Task requirements:
Set down, word for word, everything in the records from the line containing "True or false: the data shows 1967.8 at 黎造根." down to the line containing "Which series contains the highest Y value?", including both of those lines.

Source data:
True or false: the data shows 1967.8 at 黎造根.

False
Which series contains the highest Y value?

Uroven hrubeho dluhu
---
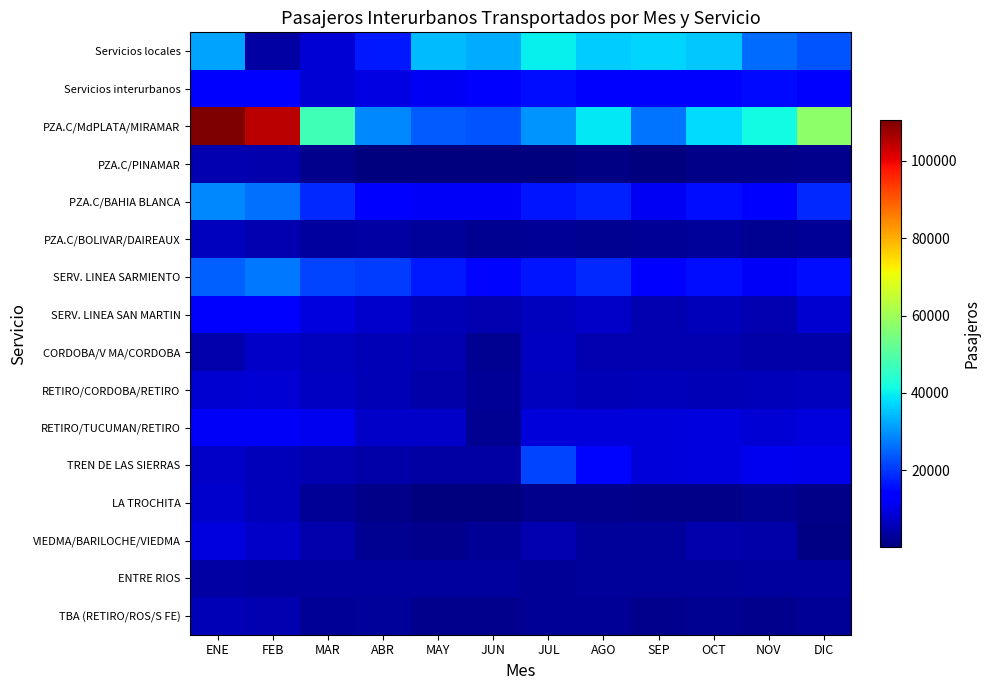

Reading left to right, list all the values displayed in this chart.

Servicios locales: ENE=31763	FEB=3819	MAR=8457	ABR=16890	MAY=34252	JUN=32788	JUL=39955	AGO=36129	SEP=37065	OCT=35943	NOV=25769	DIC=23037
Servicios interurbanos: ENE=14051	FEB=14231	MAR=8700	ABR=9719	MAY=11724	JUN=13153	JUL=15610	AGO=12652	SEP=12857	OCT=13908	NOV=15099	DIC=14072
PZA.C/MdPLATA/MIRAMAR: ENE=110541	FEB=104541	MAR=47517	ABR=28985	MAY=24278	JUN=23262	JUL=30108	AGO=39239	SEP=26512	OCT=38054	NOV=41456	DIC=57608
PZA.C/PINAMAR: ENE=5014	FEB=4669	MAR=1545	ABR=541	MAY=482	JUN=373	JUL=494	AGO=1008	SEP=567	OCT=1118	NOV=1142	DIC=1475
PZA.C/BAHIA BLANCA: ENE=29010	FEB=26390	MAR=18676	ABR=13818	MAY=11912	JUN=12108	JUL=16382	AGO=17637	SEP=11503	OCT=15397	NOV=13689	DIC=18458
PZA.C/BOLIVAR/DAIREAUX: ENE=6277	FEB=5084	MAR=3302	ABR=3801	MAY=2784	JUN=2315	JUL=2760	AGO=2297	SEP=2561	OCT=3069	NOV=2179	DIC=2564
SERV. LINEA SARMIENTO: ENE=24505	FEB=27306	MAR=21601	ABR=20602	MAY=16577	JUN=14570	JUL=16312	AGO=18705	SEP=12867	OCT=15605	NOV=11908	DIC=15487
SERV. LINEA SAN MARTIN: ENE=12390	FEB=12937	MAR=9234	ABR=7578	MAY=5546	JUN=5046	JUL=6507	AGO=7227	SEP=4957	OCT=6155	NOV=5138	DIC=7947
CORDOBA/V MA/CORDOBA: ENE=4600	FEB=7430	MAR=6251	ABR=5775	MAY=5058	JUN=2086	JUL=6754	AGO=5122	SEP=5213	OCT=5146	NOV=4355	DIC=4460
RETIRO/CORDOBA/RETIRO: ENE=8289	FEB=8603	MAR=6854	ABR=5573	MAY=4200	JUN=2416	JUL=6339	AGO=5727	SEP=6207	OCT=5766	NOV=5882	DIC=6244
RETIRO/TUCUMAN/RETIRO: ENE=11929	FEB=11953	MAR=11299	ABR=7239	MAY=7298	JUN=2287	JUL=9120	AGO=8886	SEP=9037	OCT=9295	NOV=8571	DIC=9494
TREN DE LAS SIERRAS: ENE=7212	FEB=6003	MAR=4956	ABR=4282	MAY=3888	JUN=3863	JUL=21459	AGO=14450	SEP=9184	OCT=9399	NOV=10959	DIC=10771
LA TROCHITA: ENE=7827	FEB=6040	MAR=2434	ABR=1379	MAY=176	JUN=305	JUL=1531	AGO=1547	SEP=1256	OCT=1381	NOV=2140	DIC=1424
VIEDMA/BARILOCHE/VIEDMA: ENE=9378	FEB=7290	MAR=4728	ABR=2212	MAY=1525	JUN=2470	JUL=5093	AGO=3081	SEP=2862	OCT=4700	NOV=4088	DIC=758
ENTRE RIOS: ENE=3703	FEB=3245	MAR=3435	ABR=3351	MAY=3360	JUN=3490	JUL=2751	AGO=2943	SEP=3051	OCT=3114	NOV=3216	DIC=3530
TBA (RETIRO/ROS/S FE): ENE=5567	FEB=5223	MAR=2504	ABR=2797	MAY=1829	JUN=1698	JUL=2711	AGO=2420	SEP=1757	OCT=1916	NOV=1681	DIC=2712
* * *
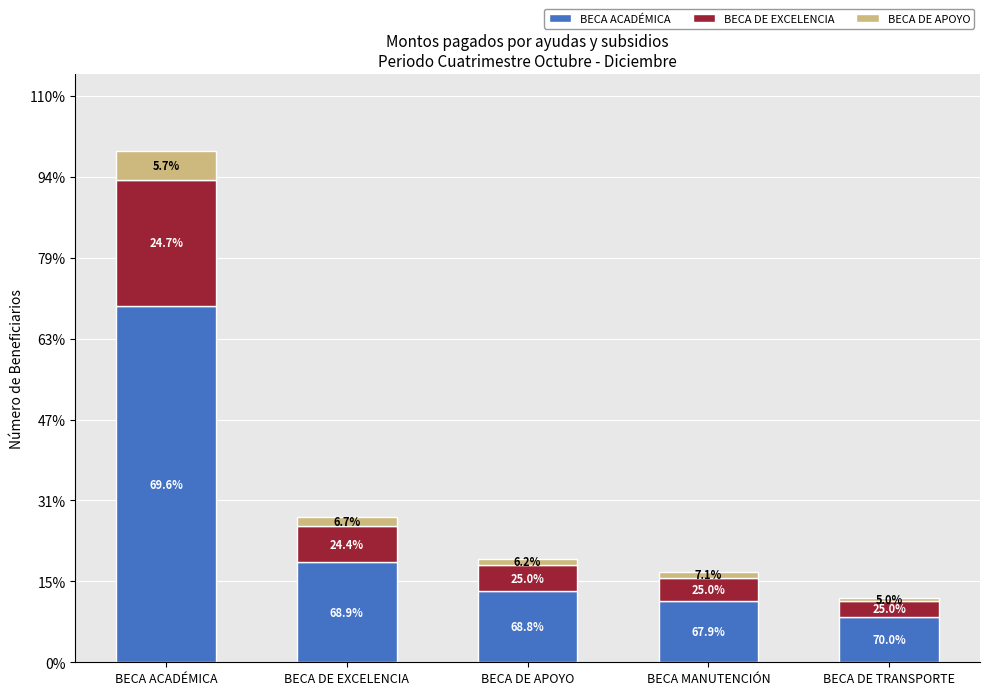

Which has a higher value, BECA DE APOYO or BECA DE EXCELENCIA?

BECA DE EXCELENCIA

Solution to this problem:
True or false: the data shows 1967.8 at 黎造根.

False
Which series contains the highest Y value?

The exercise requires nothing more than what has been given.